I was 41 and wanted to work at an interesting pursuit, not a monotonous means of income. My first call was to be of better service to my community as a substitute teacher. But, I needed to do something over the summer. So, in March 2009, I went to the office at York River and asked if they needed any seasonal help. The Chief Ranger, Brad Thomas, recognized me as the “camera guy.” He gave me an interview within a week. The next week, he made me an offer to work maintainance, the contact station at Croaker, and interpretive programs such as hikes and kayak tours. I wasn’t about to turn a chance to spend time on the river and get paid for it. It was a childhood wish come true. My willingness to work, love for the river, skills, and talents are being more appreciated by my co-workers recently. Greater things are coming toward the end of this year and the years to come.
Granted, the job here at York River is seasonal. My work is very limited in November and December. I am laid off January to March and rely on substitute teaching to keep food on the table and bills paid. Even during the season, I don’t earn anything near the paychecks, benefits, and bonuses I had at Dominion.
But, I have cut my commute time and distance down by 2/3. My workplace is also one of my favorite places to take photographs. I can catch a few fish for dinner or ride my mountain bike instead of doing my cardio at the YMCA. Above all, I am not confined in a basement with loud machines or enclosed in a cubicle in front of a computer monitor. My office is over 2,000 acres of woods, marsh, and shoreline. I get paid to share it with our visitors. What job could be better?

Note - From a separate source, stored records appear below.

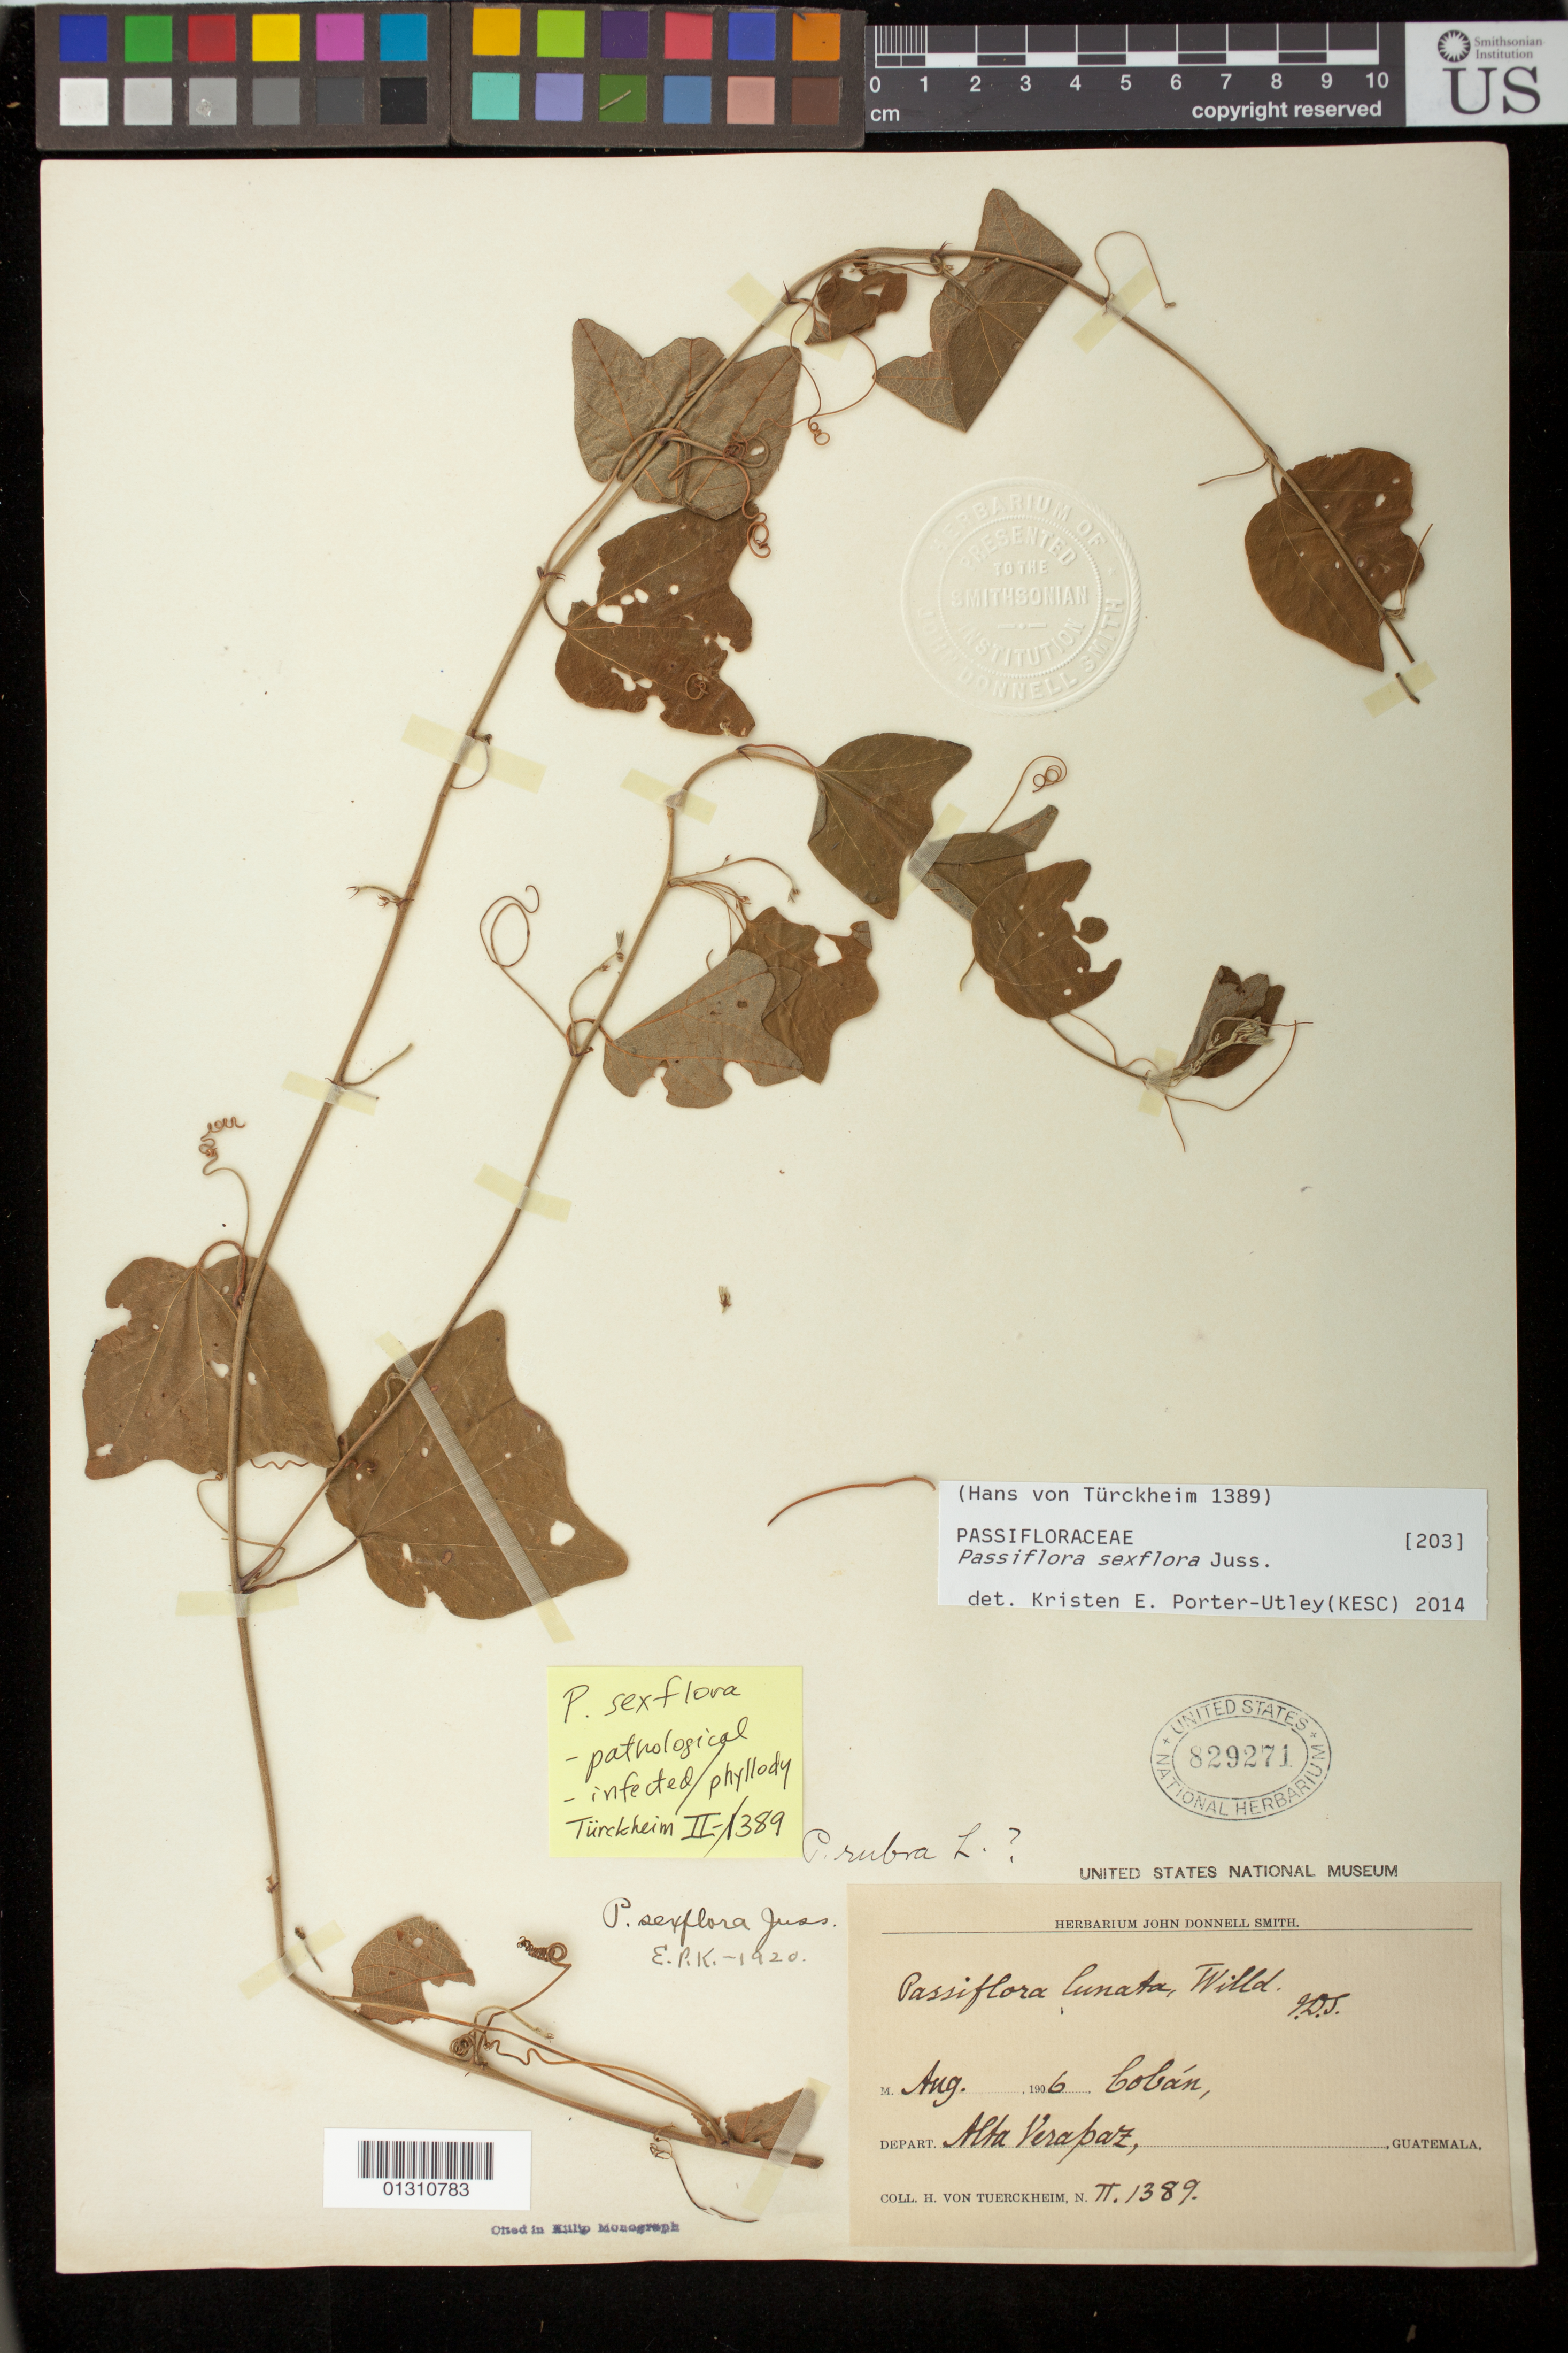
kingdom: Plantae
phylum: Tracheophyta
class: Magnoliopsida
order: Malpighiales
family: Passifloraceae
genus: Passiflora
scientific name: Passiflora sexflora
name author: Juss.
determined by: Porter-Utley, Kristen E.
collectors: H. von Türckheim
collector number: II.1389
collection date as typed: Aug 1906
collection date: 1906-08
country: Guatemala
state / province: Alta Verapaz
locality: Cobán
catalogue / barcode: US 829271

Okay, there is one thing. I am the pastor of a Christian church. Sharing the love and salvation of God through Jesus Christ is the most important thing I do and receive a salary for. Yet, sometimes I can’t find words to express the joy I feel being here at the park. Today I had to re-cut a small path into the marsh at the confluence of Taskinas Creek and the river. After chopping through some of the tallest salt grass, I saw a lovely sea of salt meadow hay riddled with deer tracks. I had a perfect view of a bald eagle surrendering his perch to a great blue heron. Looking on the river, masses of juvenile menhaden rippled an otherwise glassy surface. Would I give up such a glorious sight to return to a paper dust laden, noisy basement? The answer is in the title.